The headline of the Vietnam News this morning was “ Vietnam To Raise Poverty Line”. Unbelievably, it was being raised from $8 US a month to $19 US a month ($25 for those who live in the city).Hieu had us up at 6 am to begin our trek to the Cu Chi Tunnels, 60 km outside of Saigon. I remember hearing about the tunnels from Jack Livingstone. He had said that it was one of the higlights to their trip to Vietnam. We now agree with Jack as it was a highlight for us, too. The whole concept of building and living in the tunnels (250 km stretching from the South Vietnamese capital to the Cambodian border) and devising plethora of instruments of torture was (though extremely sad) fascinating. The resourcefulness of the Vietcong villagers who took over the Cu Chi area was incredible. American soldiers were soundly defeated each time that they approached the area as they had no idea that they were to be ambushed by a guerrilla army taking advantage of a complex underground labyrinth. In addition, the Vietcong devised at least ten different types of booby traps to which the Americans would fall victim. These were covered with leaves and were virtually unseen until you were swallowed up into the ground and speared by sharpened bamboo sticks and foot-long pointed metal nails. The boys and Joe took turns descending into a tiny hole in the ground (and got totally filthy in the process) that demonstrated how the Vietcong submerged themselves into the tunnel. Once in place with the ‘trap door’ over their heads which was covered with leaves, they were practically invisible. Their hiding places were completely camouflaged. The network, parts of which was several stories deep included innumerable trap doors, constructed living areas, storage facilities, weapons factories, field hospitals, command centers, and kitchens. Their were even hidden, flooded sections that could be used to escape (or enter) to the river.
Joe and the boys also crawled though the tunnels. I started to but then took a pass. Small, dark, confined, and dank – too much for me. It was hard to believe that some of the Vietcong made their lives there for up to twenty-one years. The resilience and sheer will-power to win the war at all costs was phenomenal to behold. The toll on the Vietcong guerrillas was also great. Only about 6000 of the 16, 000 who fought in the tunnels survived the war. Thousands of civilians, in addition, were killed.
Our second and last stop of the day was to the Cao Dai Holy See. The temple, founded in 1926, is in the village of Long Hoa and is simply spectacular. We, along with hundreds of other tourists observed the noon prayer service from atop a balcony. The sect embraces all religions and followers, though wearing different coloured clothing according to their affiliation, worship in unison. Haunting traditional music is played as the over four-hundred strong enter into the temple and it is an amazing sight to behold. Although we travelled for two hours each way over the potholed roads and only stayed a one-half hour, it was worth it (at least I felt that it was worth it… Joe wasn’t so sure!).

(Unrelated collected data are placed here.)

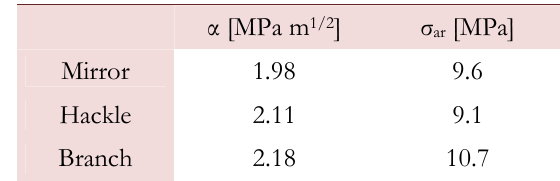
Table 1: Parameters of the crack branching equation for annealed glass.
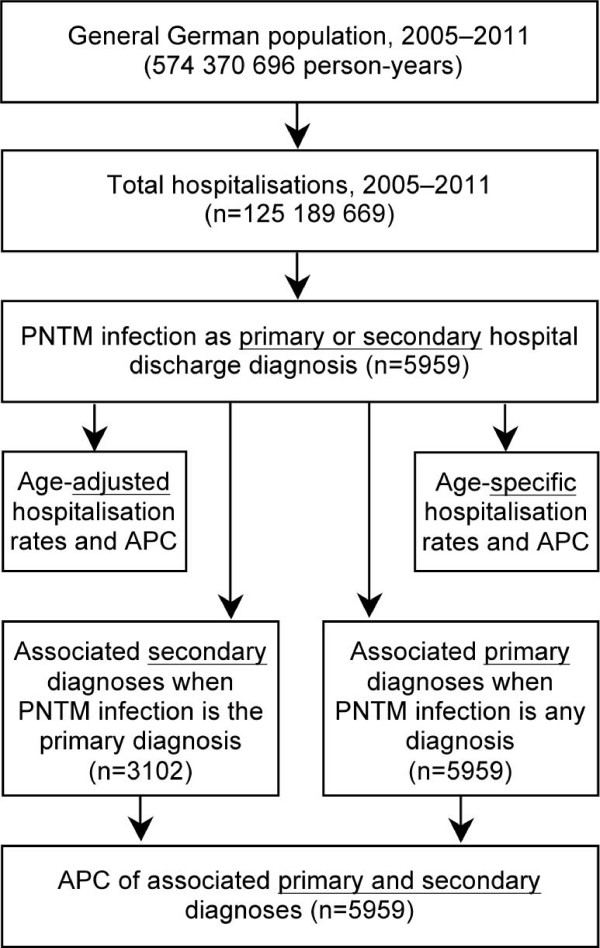
Data flow and data analysis diagram. APC = annual percentage change; PNTM = pulmonary non-tuberculous mycobacterial.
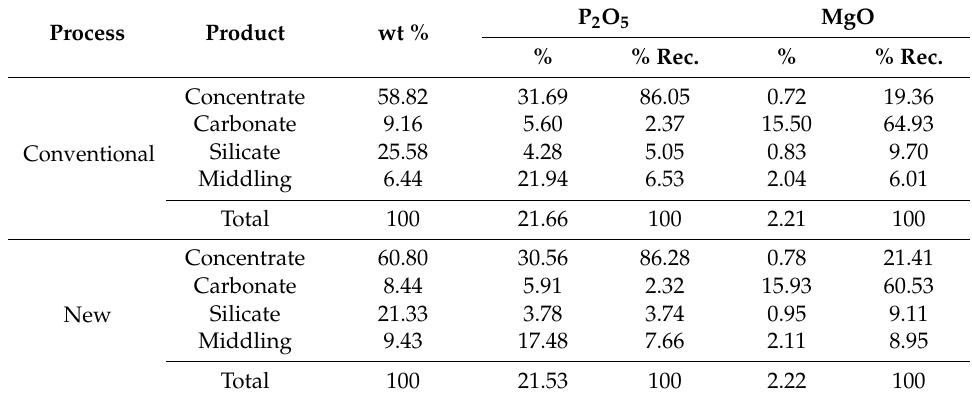
Table 6. Open circuit flotation results for the conventional process and the new process. Process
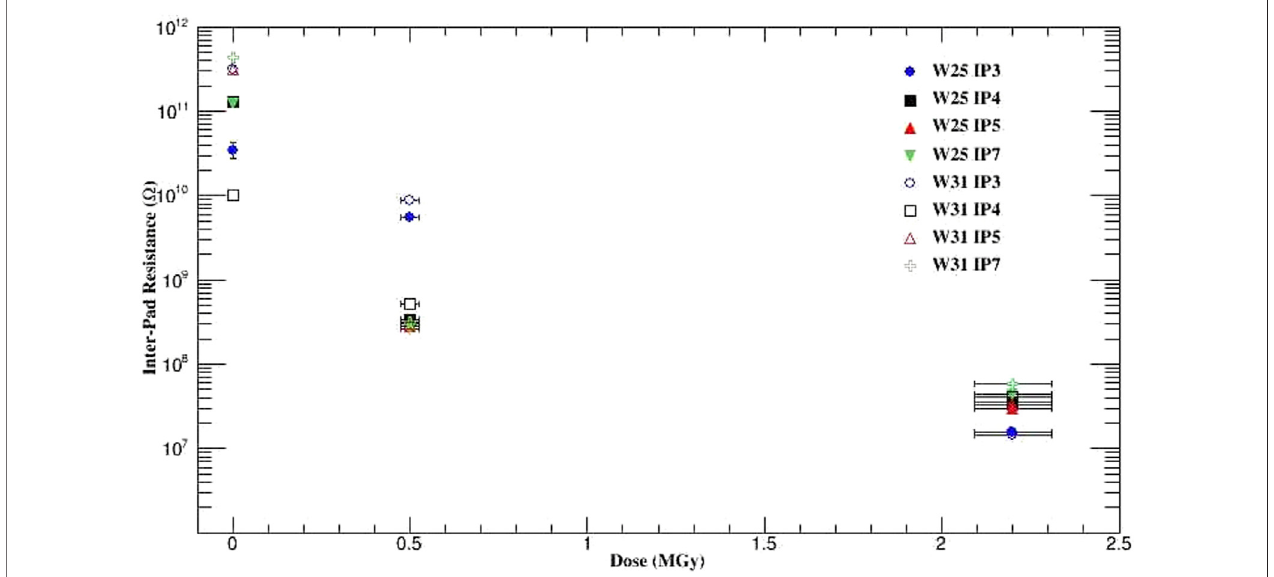
FIGURE 10 | Inter-pad resistance measured on wafers 25 and 31, for all four inter-pad spacings, for doses 0, 0.5, and 2.2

Well guys, this one really got to me. Unbelievable, the tunnels and how they lived and held on for over 20 years! OMG. Well, from your description (and photos previously) of the area, it is one beautiful place.
ReplyDeleteImagine the minimum wage tripling in these times! That is phenomenal...I guess you awoke to a happy population!
OK so, can't wait to read the next leg. You all are awakening the meaning of WORLD TRAVELLERS...
Stay safe and keep on blogging! What a blast! Glad to be on this voyage with you all. LOVE YOU. Call when you can SKYPE again. Love, Judie & Mats & the Cats.